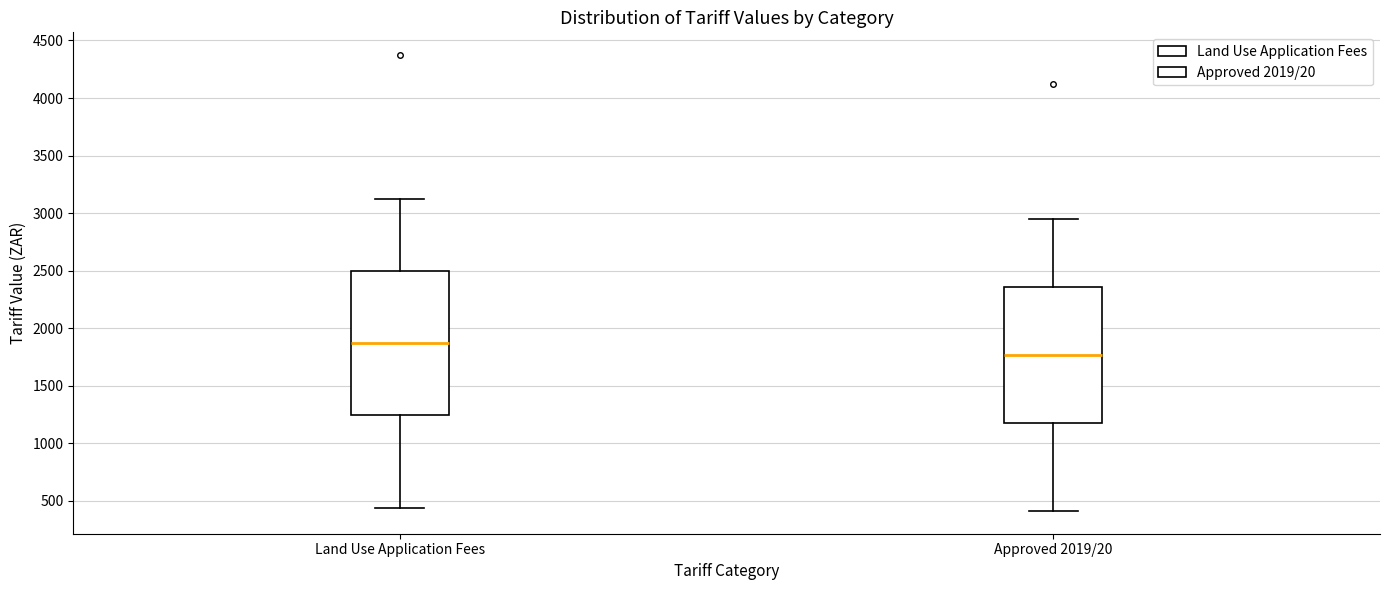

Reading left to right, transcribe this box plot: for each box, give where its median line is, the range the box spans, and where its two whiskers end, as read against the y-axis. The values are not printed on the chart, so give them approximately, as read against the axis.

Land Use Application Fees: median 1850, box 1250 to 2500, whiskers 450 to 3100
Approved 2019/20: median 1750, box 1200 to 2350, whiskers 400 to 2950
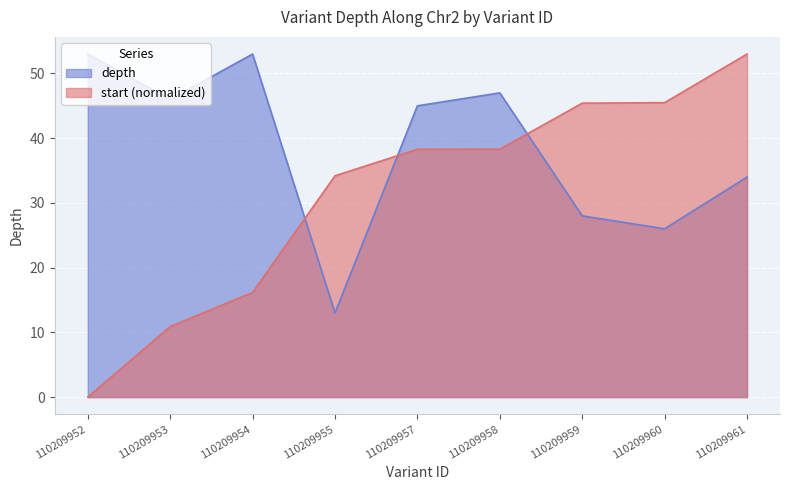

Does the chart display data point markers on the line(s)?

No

TASK PROMPT: Copy out the records above from their start up to and including the line that contains "Approved 2019/20: median", leaving out the pictures.

ANSWER BOX:
Reading left to right, transcribe this box plot: for each box, give where its median line is, the range the box spans, and where its two whiskers end, as read against the y-axis. The values are not printed on the chart, so give them approximately, as read against the axis.

Land Use Application Fees: median 1850, box 1250 to 2500, whiskers 450 to 3100
Approved 2019/20: median 1750, box 1200 to 2350, whiskers 400 to 2950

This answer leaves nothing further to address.